As a visual storyteller and academic, I know that words and images are powerful in creating social change. Whether working on a film project, writing an academic paper or advocating for a cause, I am always looking for ways to communicate my message more effectively and authentically.

That said, I know language can be a barrier rather than a bridge. The world of academia is notorious for its abstract language, complex data and confusing jargon – and so is nonprofit and advocacy communications. We often become so absorbed in constructing a maze of words and ideas that we forget about the central message we are trying to convey. 

I like to think of this tendency as a “writing gremlin” – a well-meaning but sometimes troublesome creature that lurks in the minds of writers. This gremlin encourages us to use big words and complicated syntax, and makes us resistant to feedback from people who have difficulty understanding the language we use.
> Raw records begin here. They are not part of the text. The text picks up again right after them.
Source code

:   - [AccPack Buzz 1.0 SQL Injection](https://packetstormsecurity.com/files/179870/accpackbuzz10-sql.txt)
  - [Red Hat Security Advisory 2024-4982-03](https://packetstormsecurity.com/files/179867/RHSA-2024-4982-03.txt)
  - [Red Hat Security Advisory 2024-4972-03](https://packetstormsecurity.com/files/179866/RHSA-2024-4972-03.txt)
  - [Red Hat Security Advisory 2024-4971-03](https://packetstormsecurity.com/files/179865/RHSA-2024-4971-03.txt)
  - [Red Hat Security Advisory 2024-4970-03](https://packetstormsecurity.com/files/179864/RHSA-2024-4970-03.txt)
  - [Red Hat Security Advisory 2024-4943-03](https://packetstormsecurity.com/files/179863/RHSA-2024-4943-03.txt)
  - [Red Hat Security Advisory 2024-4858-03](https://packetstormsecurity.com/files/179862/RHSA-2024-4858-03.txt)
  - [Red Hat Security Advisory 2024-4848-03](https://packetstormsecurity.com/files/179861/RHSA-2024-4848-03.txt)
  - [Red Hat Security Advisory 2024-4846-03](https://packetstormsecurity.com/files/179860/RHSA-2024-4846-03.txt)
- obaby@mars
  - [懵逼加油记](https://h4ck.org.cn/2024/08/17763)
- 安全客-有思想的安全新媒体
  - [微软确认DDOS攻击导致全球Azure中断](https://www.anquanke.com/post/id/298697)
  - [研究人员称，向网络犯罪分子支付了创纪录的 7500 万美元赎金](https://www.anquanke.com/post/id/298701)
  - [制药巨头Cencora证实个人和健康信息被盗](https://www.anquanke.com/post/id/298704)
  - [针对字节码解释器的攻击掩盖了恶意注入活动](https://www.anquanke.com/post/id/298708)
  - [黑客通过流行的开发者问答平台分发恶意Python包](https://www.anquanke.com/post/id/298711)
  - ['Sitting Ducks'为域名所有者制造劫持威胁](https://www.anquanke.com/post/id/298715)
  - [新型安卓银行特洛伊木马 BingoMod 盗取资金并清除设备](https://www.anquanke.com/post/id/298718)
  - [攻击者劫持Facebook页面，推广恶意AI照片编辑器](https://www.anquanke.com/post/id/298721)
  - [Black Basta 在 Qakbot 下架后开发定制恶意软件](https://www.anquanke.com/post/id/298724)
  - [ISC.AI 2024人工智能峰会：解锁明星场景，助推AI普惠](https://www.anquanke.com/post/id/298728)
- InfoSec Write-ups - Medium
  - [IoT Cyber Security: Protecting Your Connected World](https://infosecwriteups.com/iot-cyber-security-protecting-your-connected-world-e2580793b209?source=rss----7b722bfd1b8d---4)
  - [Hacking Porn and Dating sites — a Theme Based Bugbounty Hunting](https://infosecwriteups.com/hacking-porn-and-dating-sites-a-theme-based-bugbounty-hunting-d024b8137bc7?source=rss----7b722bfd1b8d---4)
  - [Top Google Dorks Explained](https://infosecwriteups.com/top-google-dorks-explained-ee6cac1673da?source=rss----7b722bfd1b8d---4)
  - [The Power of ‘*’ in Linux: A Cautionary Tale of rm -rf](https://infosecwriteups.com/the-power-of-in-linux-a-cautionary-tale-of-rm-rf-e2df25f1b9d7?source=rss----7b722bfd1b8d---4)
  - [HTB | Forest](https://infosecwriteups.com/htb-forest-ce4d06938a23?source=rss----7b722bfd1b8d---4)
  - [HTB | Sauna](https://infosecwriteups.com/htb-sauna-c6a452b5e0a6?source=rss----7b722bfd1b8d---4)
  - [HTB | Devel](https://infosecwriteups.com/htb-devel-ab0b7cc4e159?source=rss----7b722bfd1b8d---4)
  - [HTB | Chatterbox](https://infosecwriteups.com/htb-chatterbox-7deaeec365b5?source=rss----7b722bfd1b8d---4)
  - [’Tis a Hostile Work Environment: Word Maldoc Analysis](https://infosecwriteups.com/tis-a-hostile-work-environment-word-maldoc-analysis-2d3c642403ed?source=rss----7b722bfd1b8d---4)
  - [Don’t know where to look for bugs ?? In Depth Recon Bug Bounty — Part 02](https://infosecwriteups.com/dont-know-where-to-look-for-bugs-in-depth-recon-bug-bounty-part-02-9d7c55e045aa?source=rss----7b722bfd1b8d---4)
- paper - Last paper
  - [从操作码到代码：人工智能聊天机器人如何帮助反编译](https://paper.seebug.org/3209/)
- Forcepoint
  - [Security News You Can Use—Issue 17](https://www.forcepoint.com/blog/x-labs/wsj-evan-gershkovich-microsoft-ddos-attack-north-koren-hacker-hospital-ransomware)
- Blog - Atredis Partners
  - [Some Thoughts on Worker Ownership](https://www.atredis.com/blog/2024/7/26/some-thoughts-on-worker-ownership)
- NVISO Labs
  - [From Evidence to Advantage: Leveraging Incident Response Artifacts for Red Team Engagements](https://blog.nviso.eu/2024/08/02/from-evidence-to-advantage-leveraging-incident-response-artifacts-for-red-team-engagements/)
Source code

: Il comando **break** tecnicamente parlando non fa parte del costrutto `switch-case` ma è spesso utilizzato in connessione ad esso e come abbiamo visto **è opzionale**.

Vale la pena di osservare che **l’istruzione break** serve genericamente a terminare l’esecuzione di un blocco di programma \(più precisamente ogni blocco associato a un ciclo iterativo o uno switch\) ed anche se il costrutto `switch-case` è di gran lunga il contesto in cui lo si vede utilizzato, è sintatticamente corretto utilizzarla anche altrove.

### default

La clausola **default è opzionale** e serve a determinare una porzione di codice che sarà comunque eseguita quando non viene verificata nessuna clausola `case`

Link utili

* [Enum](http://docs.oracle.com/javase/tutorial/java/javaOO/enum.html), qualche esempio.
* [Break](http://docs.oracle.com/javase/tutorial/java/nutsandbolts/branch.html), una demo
Over time, we are rewarded by those who think like us, that we forgot the value of reaching the many who don’t. 

To illustrate this point, imagine a version of “The Wizard of Oz” that might have been written by your writing gremlin in question. In this version Dorothy’s classic statement, “There’s no place like home” becomes “Research shows that individuals who have experienced homelessness when placed in permanent housing are found to have generally positive effects on health and wellbeing as a result of a stable environment.” 

The story would have been so convoluted and technical that no one would have been able to understand it, let alone feel inspired by it.

But what can we do to combat this tendency towards academic jargon and language? How can we communicate our message in a way that is authentic, engaging and relevant to people’s lives?

First and foremost, we need to remember that the power of storytelling lies in its ability to connect with people’s emotions and values. We need to tell stories and use language that is clear, concise and accessible.

Second, we need to be open to feedback from people outside of our discipline. By listening to a wider group of people we can learn to communicate more effectively and authentically.

For instance, at a recent training, a workshop participant was unfamiliar with the phrase ‘storytelling tropes.’ ‘Trope’ is fairly common in our circles but that doesn’t mean it’s widely known. In reality, there are much easier ways to talk about overused stories without getting caught up in the jargon. 

Our goal as writers is not to impress our peers, but to engage and inspire a wider audience. Whether we are writing an academic paper or a social media post, we need to remember that our words have the power to create change in the world. By rejecting academic jargon and technical language, we can create a more connected and empowered community of advocates and activists.

So, to all the gremlins out there – let’s learn to speak in a language that everyone can understand.